Nothing but the lines from the first line of the records through the line with "- enhancing-tissue mask" should be output, exactly as written and free of pictures.

==== GIVEN DATA

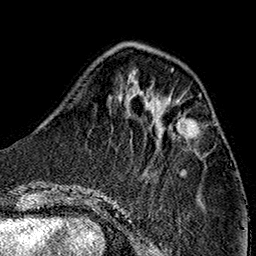
Breast MRI (dynamic contrast-enhanced), one axial slice. Slice 47 of 160 in the series (ordered by position). Cropped to one breast. Dynamic contrast-enhanced series, time point 2 of 7 at this slice position (early post-contrast). 1.5 T. TE 2.7 ms, TR 5.1 ms. 1 mm slice thickness. 256 × 256 image matrix. Female patient.
Structures marked on this image (semi-automatic segmentation, software-assisted and operator-edited):
- enhancing-tissue mask used for the functional tumour volume (all voxels passing the contrast-enhancement thresholds inside the analysis volume; usually the tumour): bounding box <169,102,197,138> (left, top, right, bottom; pixels)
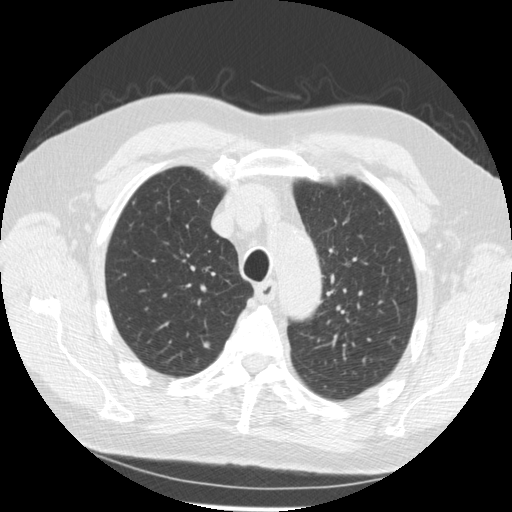
Low-dose screening chest CT, one axial slice. Slice 206 of 259 in the series (ordered by position). Lung window (W 1500 / L -600 HU). 2.5 mm slice thickness. 512 × 512 image matrix.
Outlined on this slice (expert manual segmentation):
- lesion 1 (nodule, upper lobe of right lung): bounding box [x1, y1, x2, y2] px = [202, 342, 210, 350]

========

TASK RESULT:
Breast MRI (dynamic contrast-enhanced), one axial slice. Slice 47 of 160 in the series (ordered by position). Cropped to one breast. Dynamic contrast-enhanced series, time point 2 of 7 at this slice position (early post-contrast). 1.5 T. TE 2.7 ms, TR 5.1 ms. 1 mm slice thickness. 256 × 256 image matrix. Female patient.
Structures marked on this image (semi-automatic segmentation, software-assisted and operator-edited):
- enhancing-tissue mask used for the functional tumour volume (all voxels passing the contrast-enhancement thresholds inside the analysis volume; usually the tumour): bounding box <169,102,197,138> (left, top, right, bottom; pixels)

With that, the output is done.